Grad student awarded $10K to create multimedia project with San Francisco homeless
Artist and music doctoral student Julie Herndon is the inaugural recipient of the Bay Area Composer Residency Award from the American Composers Forum. The $10,000 prize will support her work creating a multimedia project in collaboration with homeless residents in San Francisco.
Music doctoral student Julie Herndon is the first recipient of the Bay Area Composer Residency Award from the American Composers Forum. (Image credit: John Ivers)
During the summer of 2020, Herndon will work with the homeless community in San Francisco’s Tenderloin district to create a multimedia concert that features their stories. The project is a collaboration with Code Tenderloin, an organization that provides support and services for homeless and low-income residents of the Tenderloin. She will also lead a series of workshops called Soundvoice that will teach participants about the process of creating musical and artistic performances.
Herndon is an Oakland-based composer, pianist and performer working with internal and external space through improvisation, text, graphics and electronics. Her work explores the body’s relationship to the self, to performance and to tools like musical instruments and personal technology. Her musical compositions have been performed by numerous ensembles worldwide, in both classical and contemporary musical styles.
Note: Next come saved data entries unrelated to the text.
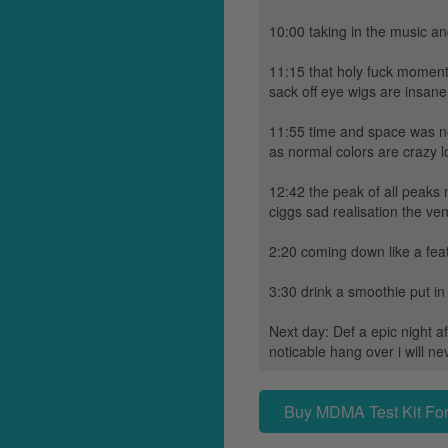
10:00 taking in the music a
11:15 that holy fuck moment 
sack off eye wigs are insane
11:55 time and space was no
as normal colors are crazy 
12:42 the peak of all peaks
ciggs sad realisation the ve
2:20 coming down like a feat
3:30 drink a smoothie put in
Next day: Def a epic night af
noticable hang over i will 
Buy MDMA Test Kit For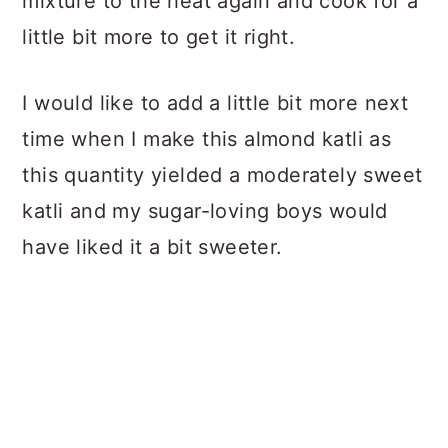
mixture to the heat again and cook for a
little bit more to get it right.
I would like to add a little bit more next
time when I make this almond katli as
this quantity yielded a moderately sweet
katli and my sugar-loving boys would
have liked it a bit sweeter.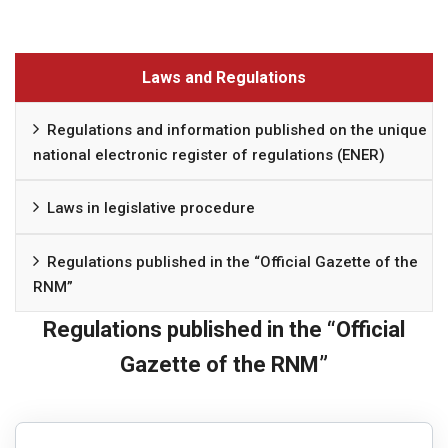
Laws and Regulations
Regulations and information published on the unique
national electronic register of regulations (ENER)
Laws in legislative procedure
Regulations published in the “Official Gazette of the
RNM”
Regulations published in the “Official
Gazette of the RNM”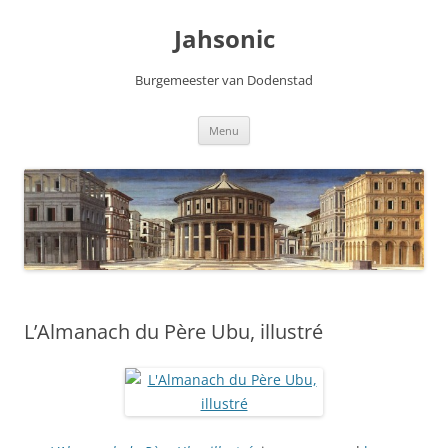
Skip
to
Jahsonic
content
Burgemeester van Dodenstad
Menu
L’Almanach du Père Ubu, illustré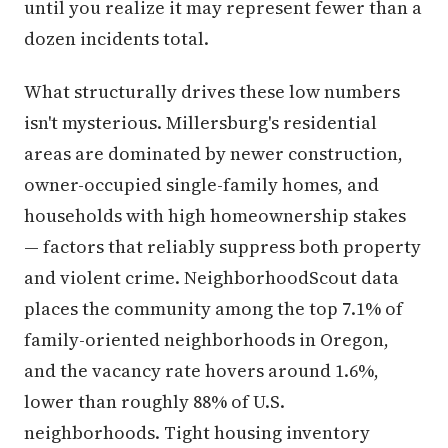
until you realize it may represent fewer than a
dozen incidents total.
What structurally drives these low numbers
isn't mysterious. Millersburg's residential
areas are dominated by newer construction,
owner-occupied single-family homes, and
households with high homeownership stakes
— factors that reliably suppress both property
and violent crime. NeighborhoodScout data
places the community among the top 7.1% of
family-oriented neighborhoods in Oregon,
and the vacancy rate hovers around 1.6%,
lower than roughly 88% of U.S.
neighborhoods. Tight housing inventory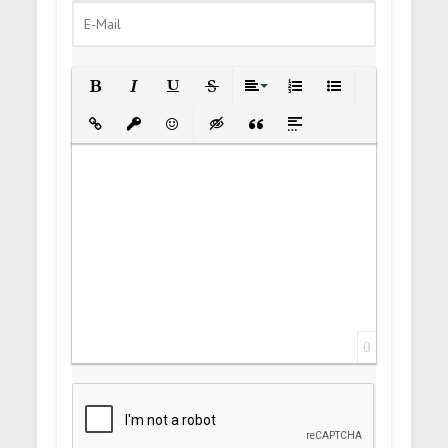
Bold
Italic
Underline
Strikethrough
Align
Ordered List
Unordered List
Insert Link
Insert protected link
Emoticons
Insert hidden text
Insert Quote
Insert spoiler
0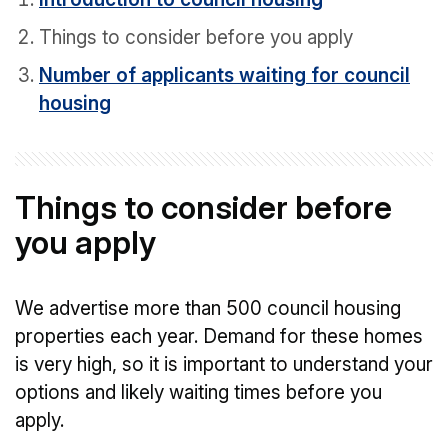
Things to consider before you apply
Number of applicants waiting for council
housing
Things to consider before
you apply
We advertise more than 500 council housing
properties each year. Demand for these homes
is very high, so it is important to understand your
options and likely waiting times before you
apply.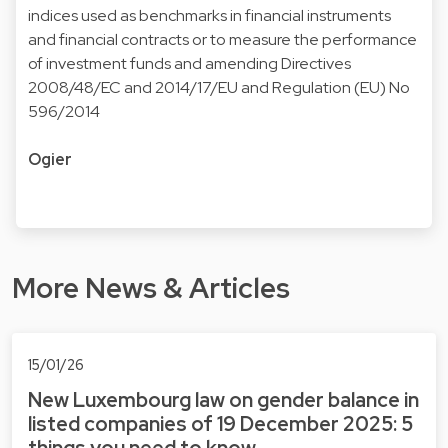
indices used as benchmarks in financial instruments
and financial contracts or to measure the performance
of investment funds and amending Directives
2008/48/EC and 2014/17/EU and Regulation (EU) No
596/2014
Ogier
More News & Articles
15/01/26
New Luxembourg law on gender balance in
listed companies of 19 December 2025: 5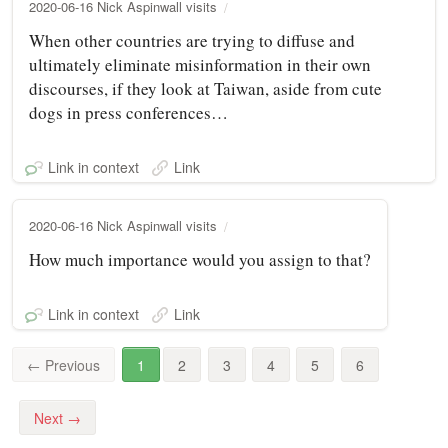
2020-06-16 Nick Aspinwall visits
When other countries are trying to diffuse and
ultimately eliminate misinformation in their own
discourses, if they look at Taiwan, aside from cute
dogs in press conferences…
Link in context
Link
2020-06-16 Nick Aspinwall visits
How much importance would you assign to that?
Link in context
Link
←
Previous
1
2
3
4
5
6
Next
→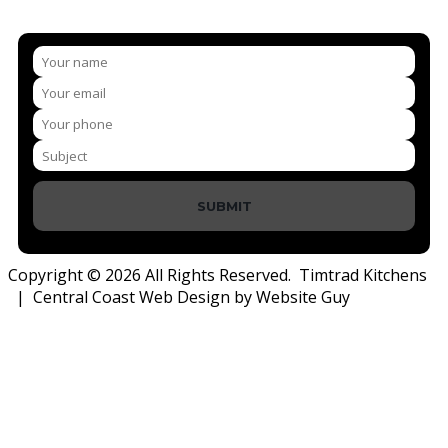
SUBMIT
Copyright © 2026 All Rights Reserved. Timtrad Kitchens
| Central Coast Web Design by Website Guy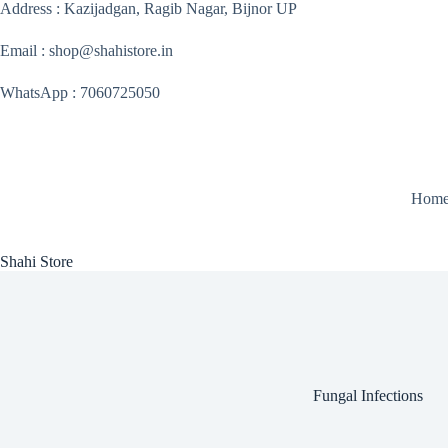
Skip
Address : Kazijadgan, Ragib Nagar, Bijnor UP
to
content
Email : shop@shahistore.in
WhatsApp : 7060725050
Hom
Shahi Store
Fungal Infections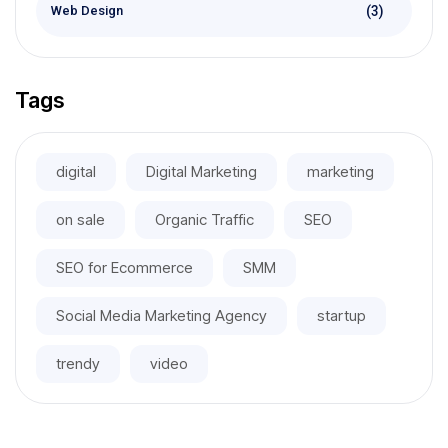
(3)
Web Design
Tags
digital
Digital Marketing
marketing
on sale
Organic Traffic
SEO
SEO for Ecommerce
SMM
Social Media Marketing Agency
startup
trendy
video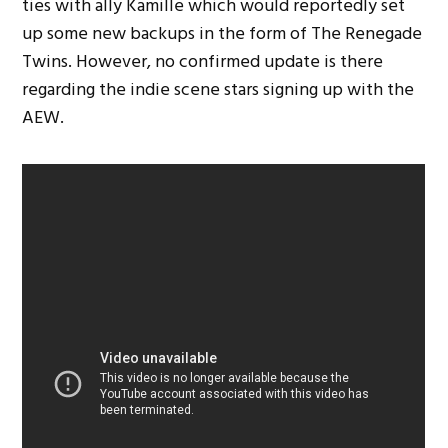
ties with ally Kamille which would reportedly set
up some new backups in the form of The Renegade
Twins. However, no confirmed update is there
regarding the indie scene stars signing up with the
AEW.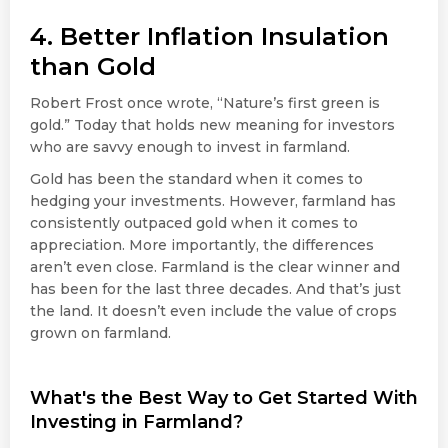
4. Better Inflation Insulation
than Gold
Robert Frost once wrote, “Nature’s first green is
gold.” Today that holds new meaning for investors
who are savvy enough to invest in farmland.
Gold has been the standard when it comes to
hedging your investments. However, farmland has
consistently outpaced gold when it comes to
appreciation. More importantly, the differences
aren’t even close. Farmland is the clear winner and
has been for the last three decades. And that’s just
the land. It doesn’t even include the value of crops
grown on farmland.
What's the Best Way to Get Started With
Investing in Farmland?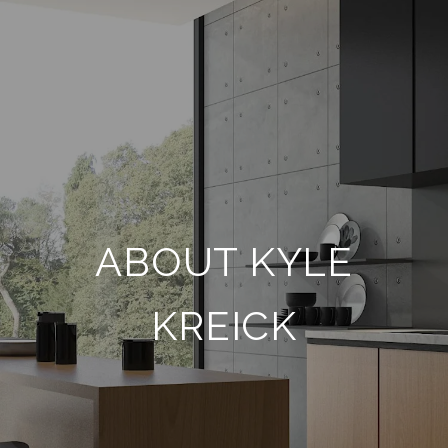
ABOUT KYLE
KREICK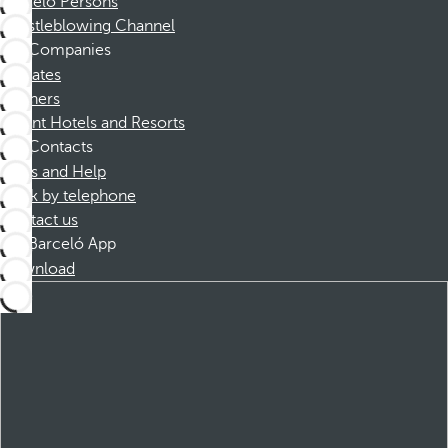
Barceló Persons
Whistleblowing Channel
Companies
Affiliates
Partners
Dorint Hotels and Resorts
Contacts
FAQs and Help
Book by telephone
Contact us
Barceló App
Download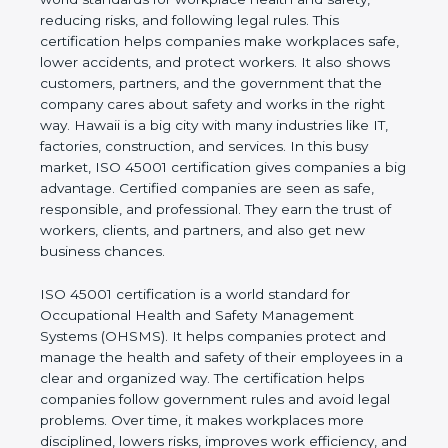
values of a business and proves that the company
follows world standards for workplace health and
safety, reducing risks, and following legal rules. This
certification helps companies make workplaces
safe, lower accidents, and protect workers. It also
shows customers, partners, and the government
that the company cares about safety and works in
the right way. Hawaii is a big city with many
industries like IT, factories, construction, and
services. In this busy market, ISO 45001
certification gives companies a big advantage.
Certified companies are seen as safe, responsible,
and professional. They earn the trust of workers,
clients, and partners, and also get new business
chances.
ISO 45001 certification is a world standard for
Occupational Health and Safety Management
Systems (OHSMS). It helps companies protect and
manage the health and safety of their employees in
a clear and organized way. The certification helps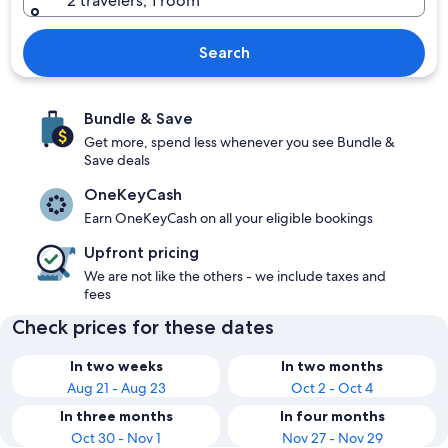
2 travelers, 1 room
Search
Bundle & Save
Get more, spend less whenever you see Bundle &
Save deals
OneKeyCash
Earn OneKeyCash on all your eligible bookings
Upfront pricing
We are not like the others - we include taxes and
fees
Check prices for these dates
In two weeks
In two months
Aug 21 - Aug 23
Oct 2 - Oct 4
In three months
In four months
Oct 30 - Nov 1
Nov 27 - Nov 29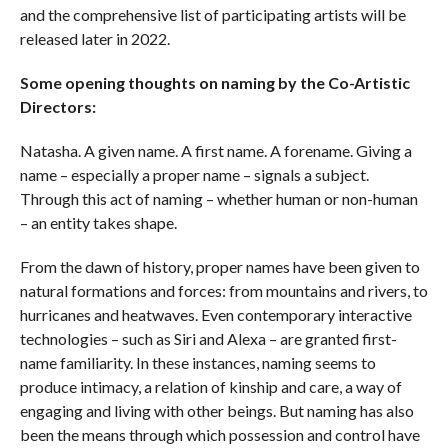
and the comprehensive list of participating artists will be
released later in 2022.
Some opening thoughts on naming by the Co-Artistic
Directors:
Natasha. A given name. A first name. A forename. Giving a
name – especially a proper name – signals a subject.
Through this act of naming – whether human or non-human
– an entity takes shape.
From the dawn of history, proper names have been given to
natural formations and forces: from mountains and rivers, to
hurricanes and heatwaves. Even contemporary interactive
technologies – such as Siri and Alexa – are granted first-
name familiarity. In these instances, naming seems to
produce intimacy, a relation of kinship and care, a way of
engaging and living with other beings. But naming has also
been the means through which possession and control have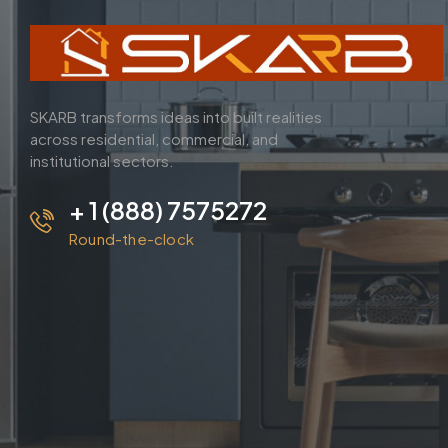
SKARB transforms ideas into built realities
across residential, commercial, and
institutional sectors.
+ 1 (888) 7575272
Round-the-clock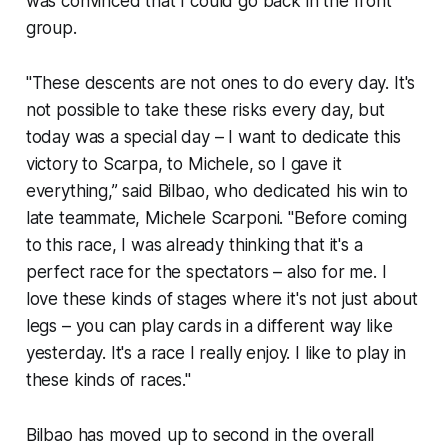
was convinced that I could go back in the front
group.
"These descents are not ones to do every day. It's
not possible to take these risks every day, but
today was a special day – I want to dedicate this
victory to Scarpa, to Michele, so I gave it
everything,” said Bilbao, who dedicated his win to
late teammate, Michele Scarponi. "Before coming
to this race, I was already thinking that it's a
perfect race for the spectators – also for me. I
love these kinds of stages where it's not just about
legs – you can play cards in a different way like
yesterday. It's a race I really enjoy. I like to play in
these kinds of races."
Bilbao has moved up to second in the overall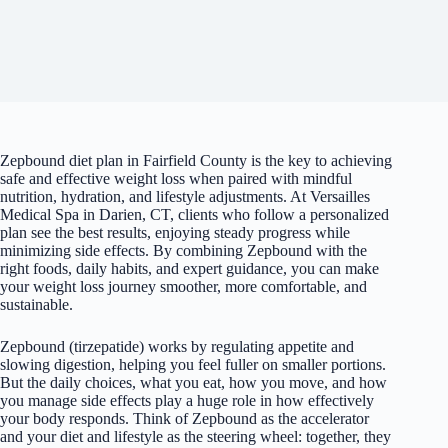
Zepbound diet plan in Fairfield County is the key to achieving
safe and effective weight loss when paired with mindful
nutrition, hydration, and lifestyle adjustments. At Versailles
Medical Spa in Darien, CT, clients who follow a personalized
plan see the best results, enjoying steady progress while
minimizing side effects. By combining Zepbound with the
right foods, daily habits, and expert guidance, you can make
your weight loss journey smoother, more comfortable, and
sustainable.
Zepbound (tirzepatide) works by regulating appetite and
slowing digestion, helping you feel fuller on smaller portions.
But the daily choices, what you eat, how you move, and how
you manage side effects play a huge role in how effectively
your body responds. Think of Zepbound as the accelerator
and your diet and lifestyle as the steering wheel: together, they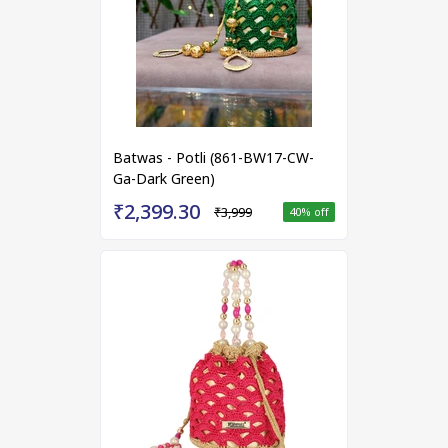
Batwas - Potli (861-BW17-CW-
Ga-Dark Green)
₹2,399.30
₹3,999
40
% off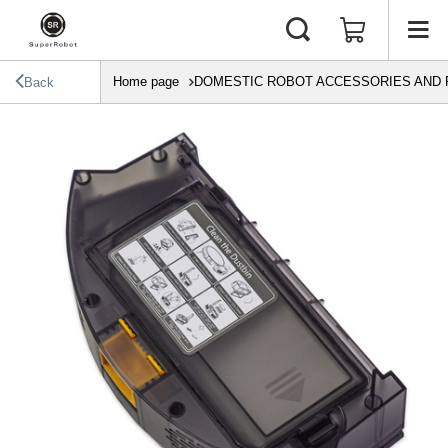
Home page
DOMESTIC ROBOT ACCESSORIES AND 
Back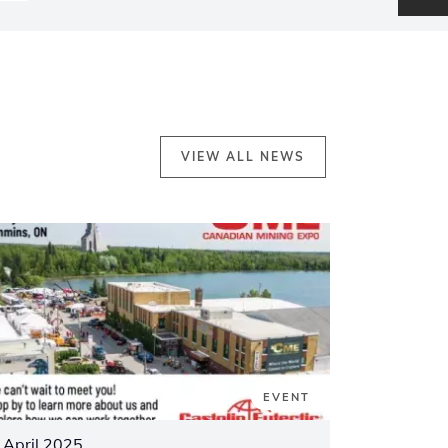
VIEW ALL NEWS
EVENT
 April 2025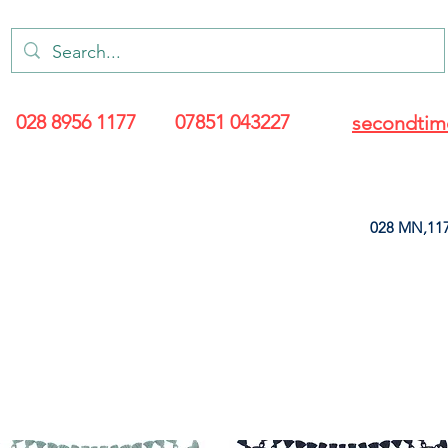
028 8956 1177
07851 043227
secondtim
028 MN,117
ARANCE
LEATHERETTE
UPHOLSTERY SUPPLIES
SOFT FURNIS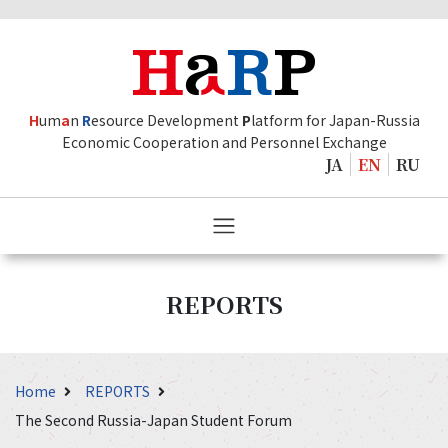
H
um
a
n
R
esource Development
P
latform for Japan-Russia
Economic Cooperation and Personnel Exchange
JA
EN
RU
REPORTS
Home
REPORTS
The Second Russia-Japan Student Forum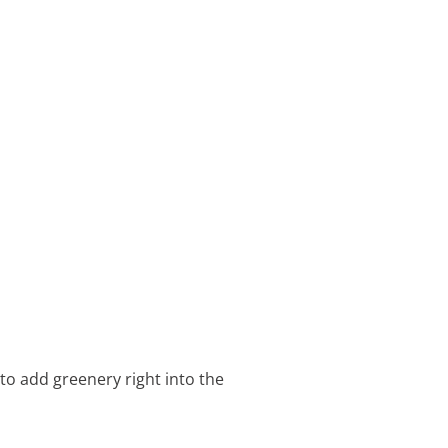
 to add greenery right into the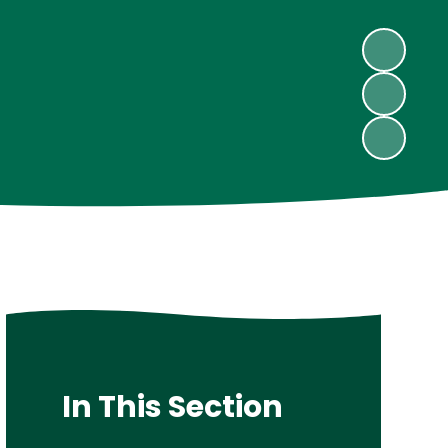
In This Section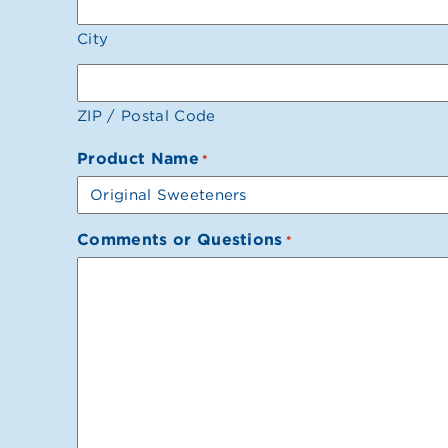
City
ZIP / Postal Code
Product Name
*
Comments or Questions
*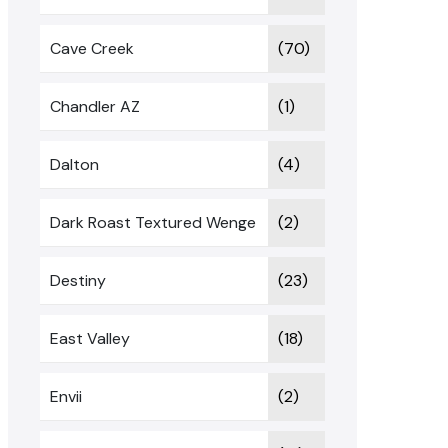
Cave Creek
(70)
Chandler AZ
(1)
Dalton
(4)
Dark Roast Textured Wenge
(2)
Destiny
(23)
East Valley
(18)
Envii
(2)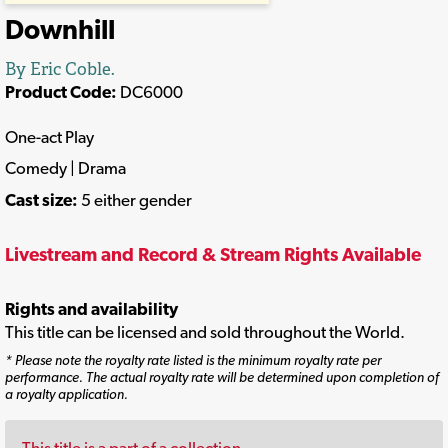
Downhill
By Eric Coble.
Product Code:
DC6000
One-act Play
Comedy | Drama
Cast size:
5 either gender
Livestream and Record & Stream Rights Available
Rights and availability
This title can be licensed and sold throughout the World.
* Please note the royalty rate listed is the minimum royalty rate per
performance. The actual royalty rate will be determined upon completion of
a royalty application.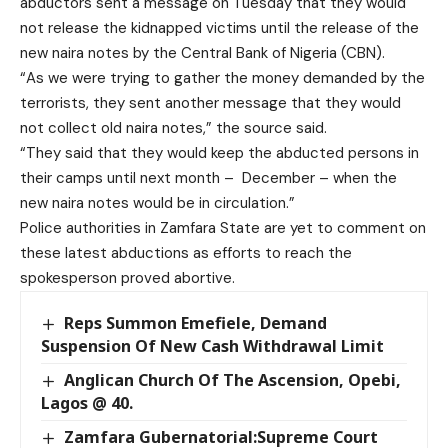
abductors sent a message on Tuesday that they would
not release the kidnapped victims until the release of the
new naira notes by the Central Bank of Nigeria (CBN).
“As we were trying to gather the money demanded by the
terrorists, they sent another message that they would
not collect old naira notes,” the source said.
“They said that they would keep the abducted persons in
their camps until next month – December – when the
new naira notes would be in circulation.”
Police authorities in Zamfara State are yet to comment on
these latest abductions as efforts to reach the
spokesperson proved abortive.
Reps Summon Emefiele, Demand
Suspension Of New Cash Withdrawal Limit
Anglican Church Of The Ascension, Opebi,
Lagos @ 40.
Zamfara Gubernatorial:Supreme Court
Herndon said the concert she will produce is an effort to connect Bay Area arts organizations with the neighborhoods they inhabit.
“I hope this project will help bridge the gap by using sound to build mutual understanding, respect and meaningful relationships,” Herndon said. “My goal is to create a shared space where people feel safe to share their stories in sound. Everyone has a story, and I think it’s really valuable for people who might not otherwise hang out with each other to share their story with each other.”
Herndon holds a BA in music from St. Mary’s College of Maryland and an MA in music composition from Mills College. At Stanford, she is a Hume Fellow pursuing a doctorate in music.
Herndon was one of 27 applicants who proposed a collaborative project in the Bay Area with local partners of their choosing. Applications were reviewed by panelists including American Composers Forum President and CEO Vanessa Rose.
“This project was so compelling to our panel and us because it showed thoughtful engagement of an underserved community, meaningful interactions that value their individual voices and a celebratory event for all,” Rose said. “We are proud to support this Bay Area-specific artistic endeavor.”
Since 1973, the American Composers Forum has facilitated creativity through music. ACF partners with a variety of ensembles and organizations to create opportunities and programs for artists and their new work to flourish.